__Excerpt provided__
::::::

Elizabeth Peyton: interview

Art: Interview

Posted: Thu Jul 9 2009

American painter Elizabeth Peyton captures historical and pop-culture moments through her measured and characterful portraits of artists, celebrities and acquaintances. Intimate in scale and tightly cropped, Peyton adapts her charged but seemingly private encounters with Prince Harry or Kurt Cobain from news photos, confusing their relationship to pictures of her artist friends, painted at ease and direct from life. Her first major retrospective, 'Live Forever', includes portraits of British artists David Hockney, Jake Chapman as well as Angus Fairhurst, who committed suicide last year.

Why does this city have special resonance for you?
'I lived in London for a time in the 90s and I love it here. You know, I just go and see shows and have great dinners and walk around.'

Do you come to visit certain friends?
'Yeah, but I don't want to list my friends. The pictures aren't so much about visiting - it's not a literal narrative in that way - but there is this sense of a place, where I can put my thoughts about something or somebody.'

So you prefer painting from life?
'There's no more or less, it's just what suits me when I'm working. With people I know, it's great to be face-to-face with them in a room, although it's much scarier in a way. And you can't be that formal when you're sitting together or they're just reading or sleeping, like Maurizio [Cattelan] eating a bowl of Mexican food. No one is famous when they wake up in the morning, so it's nice seeing people in moments when they're just being themselves. Most of the paintings of artists are of people I know unless they happen to be dead, like Georgia O'Keefe or Frida Kahlo. The picture of Angus [Fairhurst] means a lot to me and I'm happy to have had that time with him.'

Why are the paintings so small?
'I'm not conscious of that; I just do them. I like to focus on what I want to see and be very clear about what I don't want to see. Sometimes it's nice to have a limitation or an economy, because it forces other things on the picture to be more extreme. There's a whole world within that reduction and I like that you can get close to them, hold them and carry them. When I was younger I thought I should paint larger but much of what I'm making can be very delicate and just wouldn't translate into bigger marks.'

Some of your prints are almost lifesize, however…
'Yeah, there's a nice one of Carl and Pete from the Libertines. I think Pete Doherty 's just so good - or at least he was, I don't know what he's up to now - but his voice is so amazing. I also drew Jay Z with his guitar at Glastonbury, I loved that moment.'

That controversy was all whipped up by Oasis of course.

::::::

Body or hand keypoint data
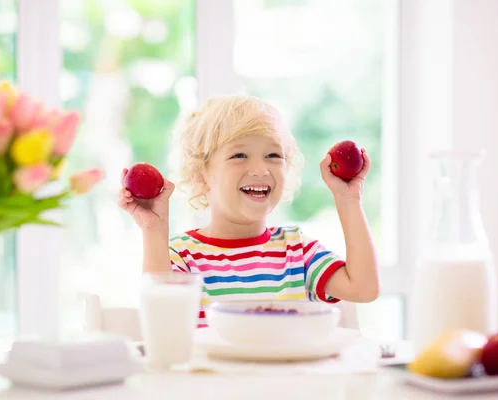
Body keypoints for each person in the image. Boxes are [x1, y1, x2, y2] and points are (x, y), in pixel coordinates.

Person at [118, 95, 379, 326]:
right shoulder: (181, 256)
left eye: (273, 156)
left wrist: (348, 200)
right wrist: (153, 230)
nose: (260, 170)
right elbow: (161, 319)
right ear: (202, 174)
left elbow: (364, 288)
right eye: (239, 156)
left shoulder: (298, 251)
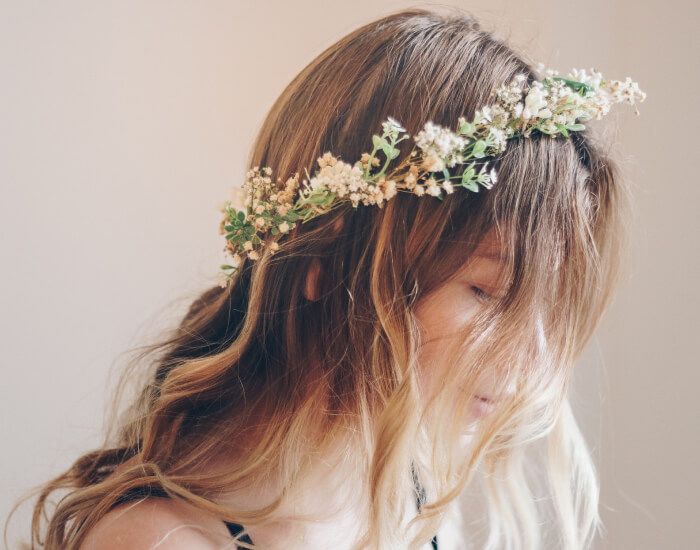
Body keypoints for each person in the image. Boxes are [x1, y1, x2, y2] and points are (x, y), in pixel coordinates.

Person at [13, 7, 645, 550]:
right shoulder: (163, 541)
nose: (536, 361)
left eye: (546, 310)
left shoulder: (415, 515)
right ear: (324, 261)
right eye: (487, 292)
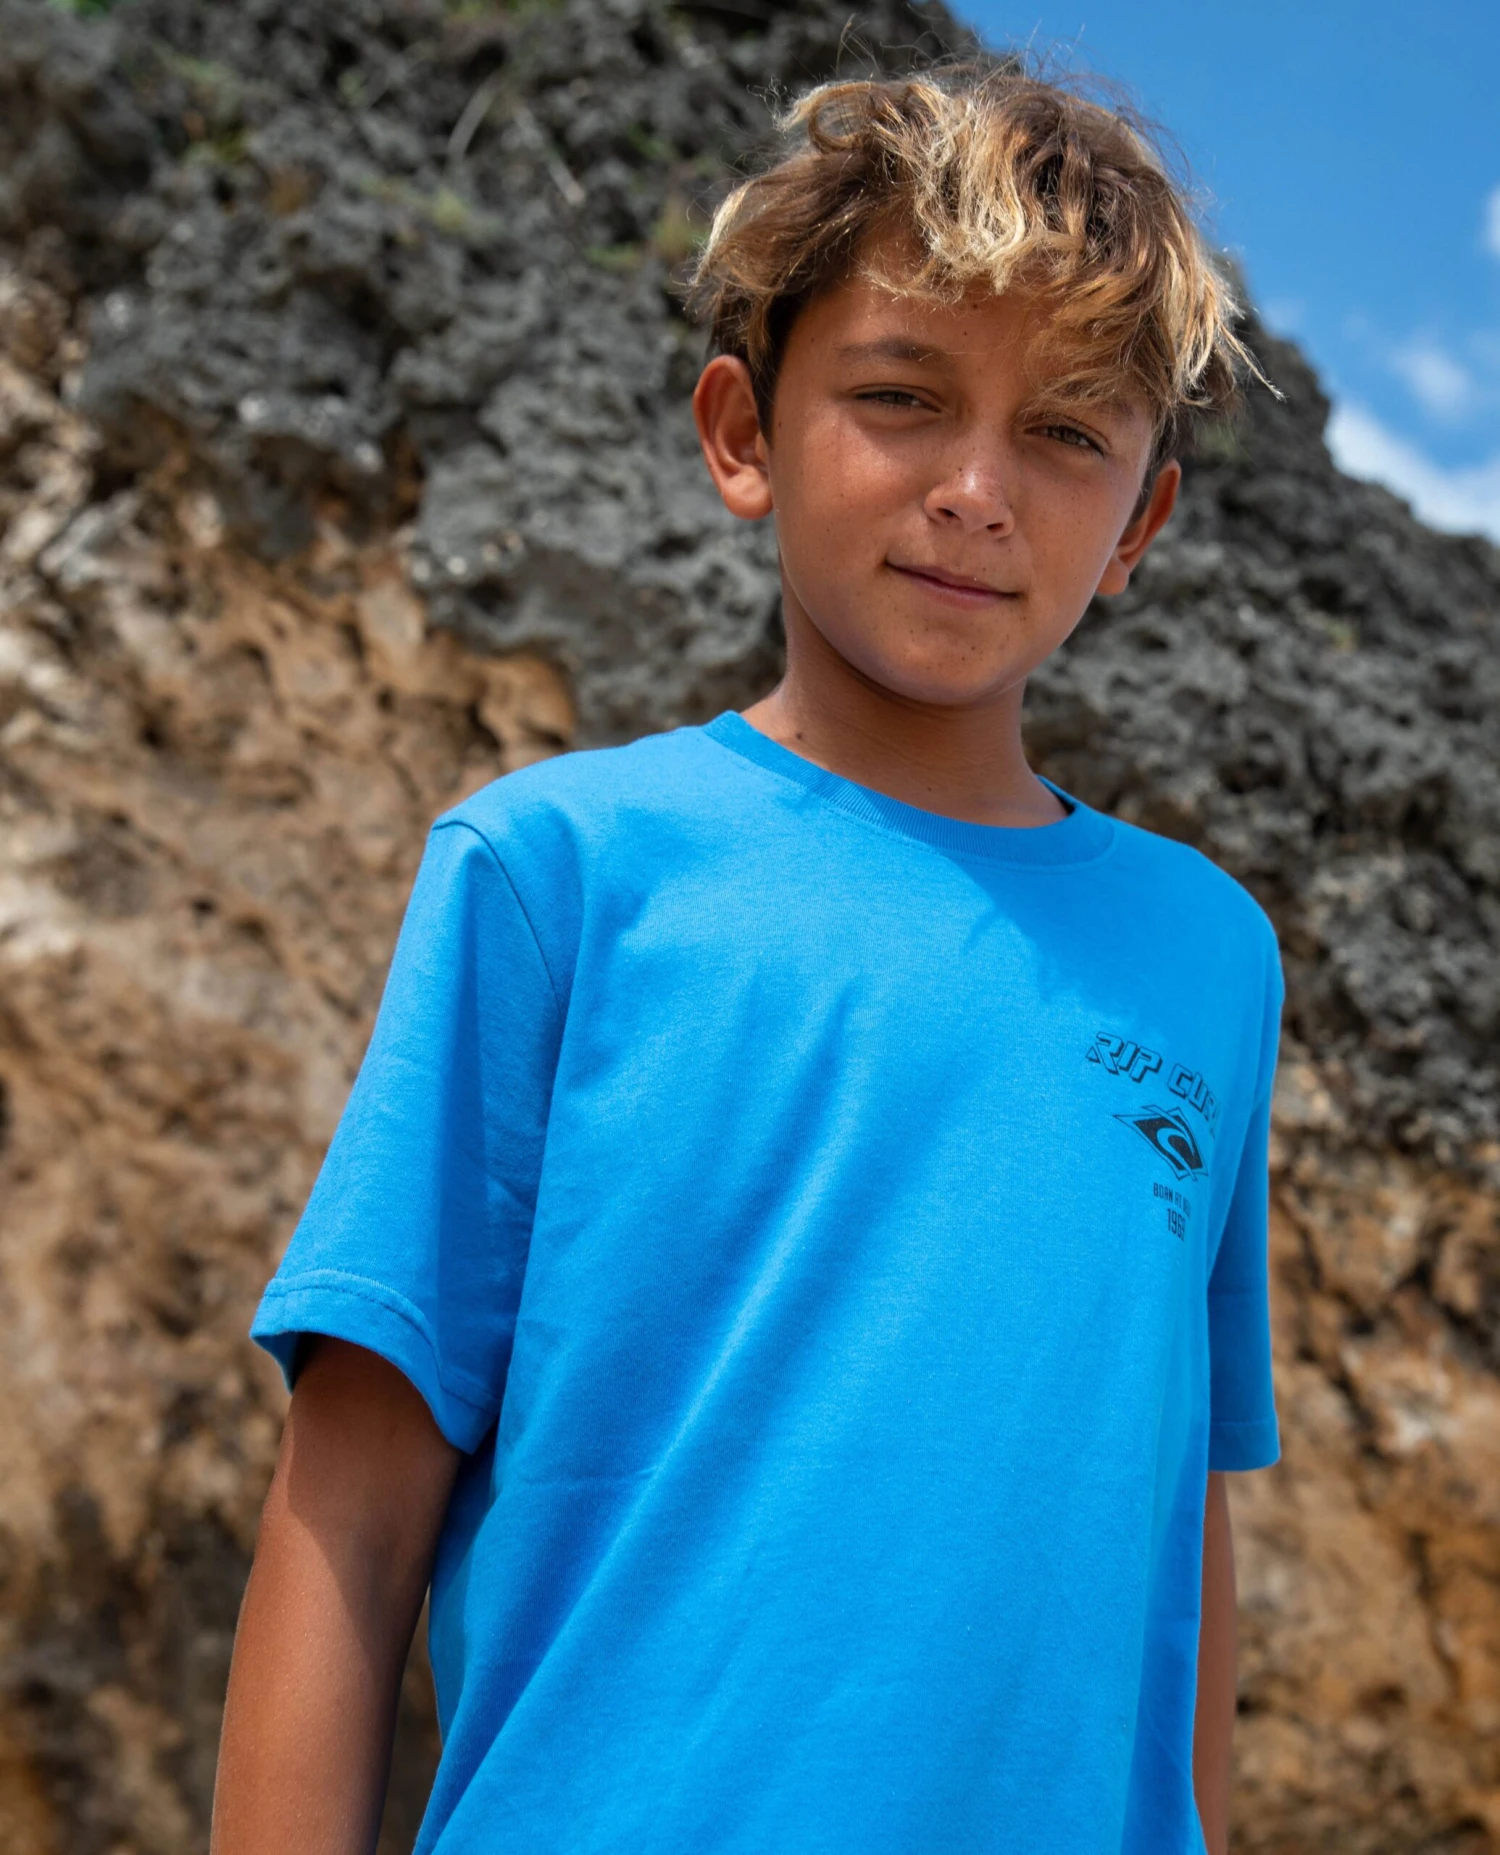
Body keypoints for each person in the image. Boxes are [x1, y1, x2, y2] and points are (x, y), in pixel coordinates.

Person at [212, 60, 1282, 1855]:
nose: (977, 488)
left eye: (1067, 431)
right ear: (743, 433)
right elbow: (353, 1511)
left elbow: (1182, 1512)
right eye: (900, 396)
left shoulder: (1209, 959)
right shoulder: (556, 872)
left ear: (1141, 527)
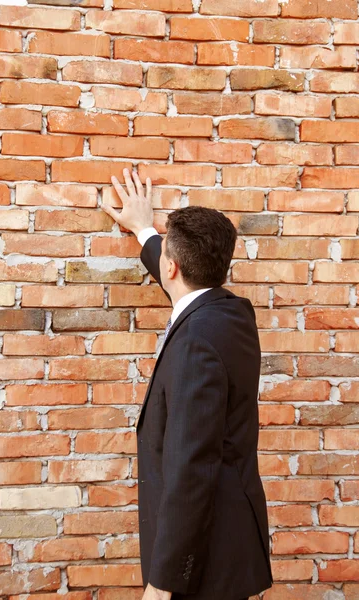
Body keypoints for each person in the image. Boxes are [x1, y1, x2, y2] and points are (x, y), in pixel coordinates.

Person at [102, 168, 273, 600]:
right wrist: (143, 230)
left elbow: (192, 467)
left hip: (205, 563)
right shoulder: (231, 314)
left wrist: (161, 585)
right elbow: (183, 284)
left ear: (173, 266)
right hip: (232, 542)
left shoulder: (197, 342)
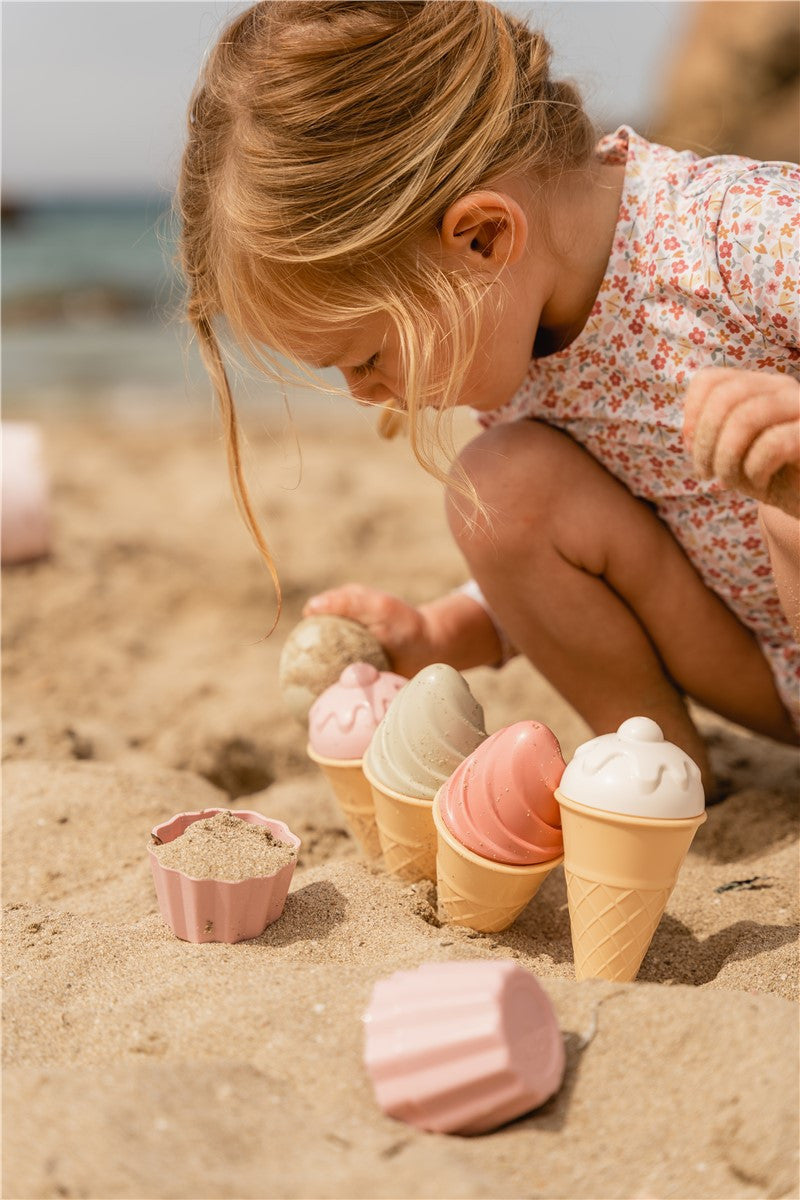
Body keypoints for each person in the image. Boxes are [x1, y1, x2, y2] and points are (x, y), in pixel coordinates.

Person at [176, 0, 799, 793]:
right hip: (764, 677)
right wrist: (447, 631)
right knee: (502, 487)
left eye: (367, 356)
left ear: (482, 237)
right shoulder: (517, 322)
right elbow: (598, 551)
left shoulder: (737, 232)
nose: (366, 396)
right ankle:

::::::

__Parts of the exercise__
a: Can you reproduce everything in the Elizabeth Peyton interview from "Art: Interview" down to "visit certain friends?", word for word?
b: Carry on the Elizabeth Peyton interview, picking up right after its final line.

__Results in order__
a:
Art: Interview

Posted: Thu Jul 9 2009

American painter Elizabeth Peyton captures historical and pop-culture moments through her measured and characterful portraits of artists, celebrities and acquaintances. Intimate in scale and tightly cropped, Peyton adapts her charged but seemingly private encounters with Prince Harry or Kurt Cobain from news photos, confusing their relationship to pictures of her artist friends, painted at ease and direct from life. Her first major retrospective, 'Live Forever', includes portraits of British artists David Hockney, Jake Chapman as well as Angus Fairhurst, who committed suicide last year.

Why does this city have special resonance for you?
'I lived in London for a time in the 90s and I love it here. You know, I just go and see shows and have great dinners and walk around.'

Do you come to visit certain friends?

b:
'That was small thinking, you'd think that people would be more open to what music is about.'

And yet here's your picture of Liam being friendly with Jarvis Cocker…
'From afar it seemed like two people going through the same thing at the same time - all wrapped up and smoking together at an awards ceremony. I didn't know Jarvis at that time, but I found his story very inspiring. It sounds clichéd, but I felt that Jarvis was someone you should have on your wall to look up to and think about. He just stuck with it and his music got better and better. Even jumping up with Michael Jackson on stage seemed so heroic, I understand why he felt he had to get in the way of that.'

Didn't you once say that you wouldn't paint Michael Jackson because he was only famous for being famous?
'I probably said it in a much simpler way, as it wouldn't ever have occurred to me to paint him; although obviously now I'm looking at all these pictures of him. Anyway, I would never not do something; I don't self-censor in that way. In fact, I find strength through embarrassment.'

You've moved on to still life and studies based around literature.
'Even when it's a painting of a person the feeling and thoughts are abstract, it's more about an atmosphere, but yes, still life does give me a lot of freedom. I've just re-read Madame Bovary, which made me understand romanticism. She wanted to endlessly repeat a romantic moment and it killed her. Romanticism is not just about being in a fixed state of endless beauty, because you can't live like that or live on that, that's what I've learnt.'

Is that part of the struggle of being a celebrity?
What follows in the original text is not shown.